As PhRMA points out, in the US alone deaths from Alzheimer’s have increased by 89% since 2000. Mortality from heart disease fell by 14% over the same period. It is estimated that Alzheimer’s and other dementias will cost the US health care system more than $259 billion in 2017, potentially rising to $1.1 trillion by 2050.

 

At one level, these challenges validate the significant role the pharmaceutical industry still has to play in understanding, managing or preventing diseases that will have enormous and far-reaching effects on all of our lives in the future.

 

But if industry wants to reverse the negative perceptions that make it an easy target for market access restrictions, and prove its worth as a linchpin of sustainable health systems, it must show wholesale commitment to tackling those diseases with the most chilling implications for long-term healthcare provision, economic stability and social cohesion.

 

As with many of the key challenges facing the industry, the most promising solutions are likely to come from global co-ordination, new forms of public-private partnership, and tapping into the wider health and scientific ecosystem.

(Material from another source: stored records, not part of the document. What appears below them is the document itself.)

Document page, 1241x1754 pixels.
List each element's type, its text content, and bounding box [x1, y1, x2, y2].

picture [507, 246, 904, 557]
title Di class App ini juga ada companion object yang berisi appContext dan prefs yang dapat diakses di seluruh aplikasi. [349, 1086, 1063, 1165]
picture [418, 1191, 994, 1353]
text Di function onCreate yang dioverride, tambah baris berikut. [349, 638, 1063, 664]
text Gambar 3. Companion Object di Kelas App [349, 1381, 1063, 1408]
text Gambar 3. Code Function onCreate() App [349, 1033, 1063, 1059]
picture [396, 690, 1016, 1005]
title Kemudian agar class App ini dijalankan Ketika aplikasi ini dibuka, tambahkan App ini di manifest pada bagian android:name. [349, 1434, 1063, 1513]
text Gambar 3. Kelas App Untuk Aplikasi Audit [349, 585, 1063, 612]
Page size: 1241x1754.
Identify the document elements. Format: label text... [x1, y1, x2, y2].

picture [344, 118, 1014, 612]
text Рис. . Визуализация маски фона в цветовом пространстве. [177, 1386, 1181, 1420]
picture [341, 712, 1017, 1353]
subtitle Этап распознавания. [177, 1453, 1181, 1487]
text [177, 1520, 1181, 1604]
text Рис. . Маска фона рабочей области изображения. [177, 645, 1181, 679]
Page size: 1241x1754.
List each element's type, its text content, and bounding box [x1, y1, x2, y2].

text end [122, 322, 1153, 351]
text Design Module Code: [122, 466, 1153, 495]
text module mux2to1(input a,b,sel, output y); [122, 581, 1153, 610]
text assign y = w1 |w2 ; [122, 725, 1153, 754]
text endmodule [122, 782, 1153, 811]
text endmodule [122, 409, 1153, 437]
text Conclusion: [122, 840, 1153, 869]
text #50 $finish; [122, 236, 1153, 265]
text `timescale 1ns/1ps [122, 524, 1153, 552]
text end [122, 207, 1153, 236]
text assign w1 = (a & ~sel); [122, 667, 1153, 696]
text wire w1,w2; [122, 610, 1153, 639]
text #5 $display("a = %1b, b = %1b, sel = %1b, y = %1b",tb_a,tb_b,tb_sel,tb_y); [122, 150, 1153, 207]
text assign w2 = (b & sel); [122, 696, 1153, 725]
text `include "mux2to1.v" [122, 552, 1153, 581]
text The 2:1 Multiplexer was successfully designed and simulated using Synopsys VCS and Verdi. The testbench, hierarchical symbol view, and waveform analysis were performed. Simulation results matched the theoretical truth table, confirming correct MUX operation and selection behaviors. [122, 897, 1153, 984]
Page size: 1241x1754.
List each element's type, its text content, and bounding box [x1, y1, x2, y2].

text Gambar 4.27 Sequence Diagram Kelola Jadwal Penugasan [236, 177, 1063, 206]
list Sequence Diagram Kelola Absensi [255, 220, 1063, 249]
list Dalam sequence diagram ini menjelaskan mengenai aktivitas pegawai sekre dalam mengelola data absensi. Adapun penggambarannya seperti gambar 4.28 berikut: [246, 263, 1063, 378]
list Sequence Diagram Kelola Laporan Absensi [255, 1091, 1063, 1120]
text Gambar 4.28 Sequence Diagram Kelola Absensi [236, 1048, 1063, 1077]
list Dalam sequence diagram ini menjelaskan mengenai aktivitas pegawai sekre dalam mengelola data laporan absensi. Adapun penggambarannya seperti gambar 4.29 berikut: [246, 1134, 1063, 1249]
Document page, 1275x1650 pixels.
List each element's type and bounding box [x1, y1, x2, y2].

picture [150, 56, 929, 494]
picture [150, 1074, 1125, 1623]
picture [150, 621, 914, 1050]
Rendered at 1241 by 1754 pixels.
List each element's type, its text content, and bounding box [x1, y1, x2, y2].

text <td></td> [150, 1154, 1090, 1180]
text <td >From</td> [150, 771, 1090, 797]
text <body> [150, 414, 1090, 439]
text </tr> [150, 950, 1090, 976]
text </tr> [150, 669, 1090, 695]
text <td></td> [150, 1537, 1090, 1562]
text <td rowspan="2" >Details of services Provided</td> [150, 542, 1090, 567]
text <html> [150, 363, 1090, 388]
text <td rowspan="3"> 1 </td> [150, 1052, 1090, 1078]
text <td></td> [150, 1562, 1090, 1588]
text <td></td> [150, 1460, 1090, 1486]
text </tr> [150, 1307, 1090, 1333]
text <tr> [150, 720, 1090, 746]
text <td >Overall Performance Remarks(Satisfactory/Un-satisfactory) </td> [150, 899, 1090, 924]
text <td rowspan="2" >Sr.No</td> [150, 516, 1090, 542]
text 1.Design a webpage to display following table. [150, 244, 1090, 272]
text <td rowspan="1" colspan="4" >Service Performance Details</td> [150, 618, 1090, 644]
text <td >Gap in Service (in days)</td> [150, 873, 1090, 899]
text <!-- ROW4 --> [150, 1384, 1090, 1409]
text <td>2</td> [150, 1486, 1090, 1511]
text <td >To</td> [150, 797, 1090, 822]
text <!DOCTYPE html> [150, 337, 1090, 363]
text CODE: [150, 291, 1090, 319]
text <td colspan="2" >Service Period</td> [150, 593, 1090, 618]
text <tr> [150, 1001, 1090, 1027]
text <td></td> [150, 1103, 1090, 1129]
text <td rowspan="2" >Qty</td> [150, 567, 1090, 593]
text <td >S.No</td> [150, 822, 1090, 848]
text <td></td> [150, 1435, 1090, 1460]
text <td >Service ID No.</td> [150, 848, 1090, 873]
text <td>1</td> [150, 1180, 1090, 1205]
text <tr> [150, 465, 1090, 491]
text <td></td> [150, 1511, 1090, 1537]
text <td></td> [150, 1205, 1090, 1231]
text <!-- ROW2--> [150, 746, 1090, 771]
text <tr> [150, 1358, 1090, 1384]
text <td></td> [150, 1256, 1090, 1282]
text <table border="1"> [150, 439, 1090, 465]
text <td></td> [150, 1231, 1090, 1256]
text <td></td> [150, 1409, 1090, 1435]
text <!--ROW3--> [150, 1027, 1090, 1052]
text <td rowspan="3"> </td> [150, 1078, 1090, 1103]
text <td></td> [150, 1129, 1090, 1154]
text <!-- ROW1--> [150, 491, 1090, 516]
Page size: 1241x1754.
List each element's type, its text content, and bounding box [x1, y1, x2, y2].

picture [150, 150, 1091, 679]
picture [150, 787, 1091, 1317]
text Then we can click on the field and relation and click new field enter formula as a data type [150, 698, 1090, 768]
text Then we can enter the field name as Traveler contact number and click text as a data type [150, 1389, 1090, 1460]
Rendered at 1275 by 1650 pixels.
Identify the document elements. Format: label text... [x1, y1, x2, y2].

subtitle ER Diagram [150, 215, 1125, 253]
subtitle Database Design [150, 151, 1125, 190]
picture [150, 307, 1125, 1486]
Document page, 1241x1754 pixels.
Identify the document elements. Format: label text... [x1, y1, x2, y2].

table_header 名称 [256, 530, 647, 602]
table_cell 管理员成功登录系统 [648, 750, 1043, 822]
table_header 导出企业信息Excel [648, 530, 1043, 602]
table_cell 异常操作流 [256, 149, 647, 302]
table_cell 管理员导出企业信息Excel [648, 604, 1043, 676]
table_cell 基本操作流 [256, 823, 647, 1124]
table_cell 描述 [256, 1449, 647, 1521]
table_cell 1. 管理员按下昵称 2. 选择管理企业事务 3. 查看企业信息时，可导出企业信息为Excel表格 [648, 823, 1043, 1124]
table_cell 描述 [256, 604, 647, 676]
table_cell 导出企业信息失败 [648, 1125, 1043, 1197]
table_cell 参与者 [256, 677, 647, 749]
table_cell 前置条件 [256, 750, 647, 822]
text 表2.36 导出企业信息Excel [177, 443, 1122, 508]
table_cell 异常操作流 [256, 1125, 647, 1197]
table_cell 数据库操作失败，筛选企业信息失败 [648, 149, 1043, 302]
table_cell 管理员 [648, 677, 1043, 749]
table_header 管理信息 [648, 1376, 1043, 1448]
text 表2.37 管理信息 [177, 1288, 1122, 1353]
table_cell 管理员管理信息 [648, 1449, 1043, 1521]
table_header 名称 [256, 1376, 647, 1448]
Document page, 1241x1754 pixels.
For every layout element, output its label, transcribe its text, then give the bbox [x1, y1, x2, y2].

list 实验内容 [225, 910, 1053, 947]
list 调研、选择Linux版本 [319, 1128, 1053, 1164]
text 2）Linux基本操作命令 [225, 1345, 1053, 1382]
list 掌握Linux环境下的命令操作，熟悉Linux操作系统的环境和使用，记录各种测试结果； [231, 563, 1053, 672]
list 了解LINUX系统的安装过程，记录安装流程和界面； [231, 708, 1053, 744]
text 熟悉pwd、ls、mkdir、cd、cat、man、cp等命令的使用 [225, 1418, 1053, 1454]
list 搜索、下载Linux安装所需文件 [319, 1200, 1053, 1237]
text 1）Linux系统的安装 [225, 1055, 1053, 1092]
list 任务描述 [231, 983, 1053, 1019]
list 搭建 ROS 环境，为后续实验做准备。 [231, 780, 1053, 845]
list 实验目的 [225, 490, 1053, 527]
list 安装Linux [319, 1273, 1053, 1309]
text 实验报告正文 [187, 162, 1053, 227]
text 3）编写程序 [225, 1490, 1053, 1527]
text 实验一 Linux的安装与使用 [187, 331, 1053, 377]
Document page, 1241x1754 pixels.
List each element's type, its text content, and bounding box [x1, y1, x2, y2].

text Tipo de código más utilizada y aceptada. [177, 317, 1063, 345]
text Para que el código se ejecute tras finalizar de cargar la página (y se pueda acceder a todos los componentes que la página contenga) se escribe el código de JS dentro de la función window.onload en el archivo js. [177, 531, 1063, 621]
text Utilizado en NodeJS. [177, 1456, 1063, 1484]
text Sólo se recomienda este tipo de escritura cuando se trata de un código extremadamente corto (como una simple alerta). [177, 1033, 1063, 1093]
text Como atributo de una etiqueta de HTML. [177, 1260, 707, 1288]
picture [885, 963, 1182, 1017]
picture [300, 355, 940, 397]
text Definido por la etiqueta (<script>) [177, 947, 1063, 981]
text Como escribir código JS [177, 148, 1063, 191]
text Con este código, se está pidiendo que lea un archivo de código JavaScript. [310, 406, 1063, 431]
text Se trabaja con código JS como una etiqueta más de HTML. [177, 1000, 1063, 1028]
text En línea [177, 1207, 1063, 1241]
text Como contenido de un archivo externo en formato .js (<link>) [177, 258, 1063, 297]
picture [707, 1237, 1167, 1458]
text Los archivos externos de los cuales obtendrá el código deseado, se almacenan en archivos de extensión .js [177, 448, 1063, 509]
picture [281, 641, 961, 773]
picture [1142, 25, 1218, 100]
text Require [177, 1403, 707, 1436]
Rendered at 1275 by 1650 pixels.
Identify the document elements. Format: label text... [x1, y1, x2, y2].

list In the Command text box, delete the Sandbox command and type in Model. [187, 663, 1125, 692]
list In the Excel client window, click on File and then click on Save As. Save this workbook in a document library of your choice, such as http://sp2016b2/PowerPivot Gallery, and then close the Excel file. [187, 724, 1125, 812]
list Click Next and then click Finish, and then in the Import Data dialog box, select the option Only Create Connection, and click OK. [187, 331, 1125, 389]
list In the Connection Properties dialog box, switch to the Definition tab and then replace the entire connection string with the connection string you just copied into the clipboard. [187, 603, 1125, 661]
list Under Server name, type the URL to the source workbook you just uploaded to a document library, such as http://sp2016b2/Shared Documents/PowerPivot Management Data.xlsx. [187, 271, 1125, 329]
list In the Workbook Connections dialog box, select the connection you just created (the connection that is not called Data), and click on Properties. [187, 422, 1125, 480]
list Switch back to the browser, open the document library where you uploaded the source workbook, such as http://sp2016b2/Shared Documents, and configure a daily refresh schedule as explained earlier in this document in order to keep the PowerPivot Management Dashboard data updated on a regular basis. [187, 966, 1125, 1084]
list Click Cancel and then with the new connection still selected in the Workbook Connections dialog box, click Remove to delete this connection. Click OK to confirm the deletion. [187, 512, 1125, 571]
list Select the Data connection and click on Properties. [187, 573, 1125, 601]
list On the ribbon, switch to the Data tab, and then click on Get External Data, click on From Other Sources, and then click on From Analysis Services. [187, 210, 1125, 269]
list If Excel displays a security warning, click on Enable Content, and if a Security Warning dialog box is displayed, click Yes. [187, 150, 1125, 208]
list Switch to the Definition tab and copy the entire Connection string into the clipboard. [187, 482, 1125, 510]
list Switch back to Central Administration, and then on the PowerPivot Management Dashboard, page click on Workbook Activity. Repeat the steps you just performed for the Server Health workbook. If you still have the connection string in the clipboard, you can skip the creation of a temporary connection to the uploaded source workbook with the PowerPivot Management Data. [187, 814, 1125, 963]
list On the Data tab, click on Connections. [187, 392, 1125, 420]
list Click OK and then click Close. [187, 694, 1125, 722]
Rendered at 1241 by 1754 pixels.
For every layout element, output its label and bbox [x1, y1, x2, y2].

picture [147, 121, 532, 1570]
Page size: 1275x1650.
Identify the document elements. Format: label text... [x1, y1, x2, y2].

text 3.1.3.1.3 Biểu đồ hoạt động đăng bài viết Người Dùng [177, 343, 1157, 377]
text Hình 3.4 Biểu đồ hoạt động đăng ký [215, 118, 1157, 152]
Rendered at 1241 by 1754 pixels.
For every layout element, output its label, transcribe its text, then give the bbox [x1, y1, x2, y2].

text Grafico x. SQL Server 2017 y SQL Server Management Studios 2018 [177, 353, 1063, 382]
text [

As Pierre Meulien, Executive Director of Europe’s Innovative Medicines Initiative, comments: “Collective solutions, working in a non-competitive (or pre-competitive) space, will be mandatory to address the biggest health challenges, like Alzheimer’s disease and antimicrobial resistance.”

 

The post-human-genome world, Meulien adds, is one where “a multi-disciplinary, multi-sectoral approach to problem solving will be essential and where models of open innovation will thrive”.